TASK BRIEF -> Exactly and without additions, transcribe the line that contains "## - Soit vous" and every line after it in the data.

*** INFORMATION SHOWN ***

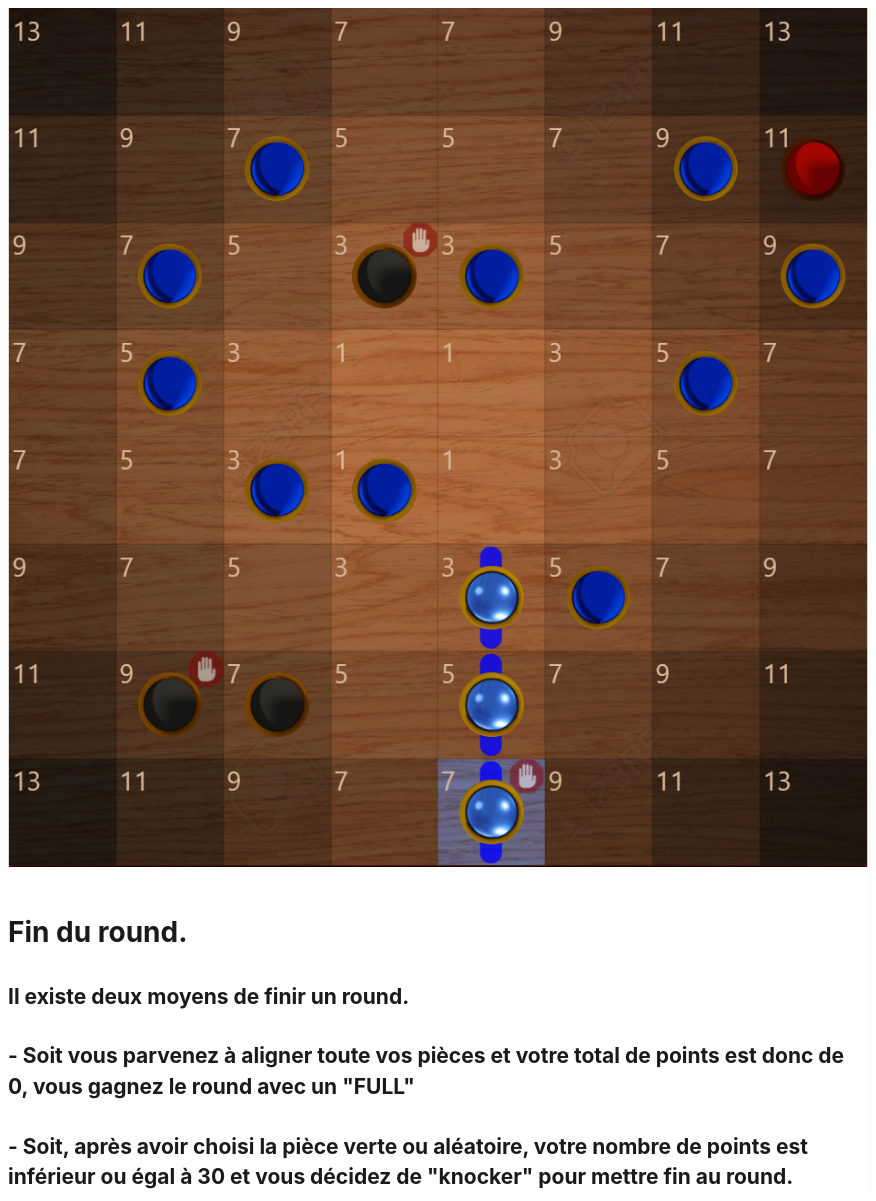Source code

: ![alt text](./align.png "Title")

#
#
#
#
# Fin du round. 
## Il existe deux moyens de finir un round. 
## - Soit vous parvenez à aligner toute vos pièces et votre total de points est donc de 0, vous gagnez le round avec un "FULL" 
## - Soit, après avoir choisi la pièce verte ou aléatoire, votre nombre de points est inférieur ou égal à 30 et vous décidez de "knocker" pour mettre fin au round.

*** End of INFORMATION SHOWN ***

OUTPUT OF THE EXERCISE ->
## - Soit vous parvenez à aligner toute vos pièces et votre total de points est donc de 0, vous gagnez le round avec un "FULL" 
## - Soit, après avoir choisi la pièce verte ou aléatoire, votre nombre de points est inférieur ou égal à 30 et vous décidez de "knocker" pour mettre fin au round.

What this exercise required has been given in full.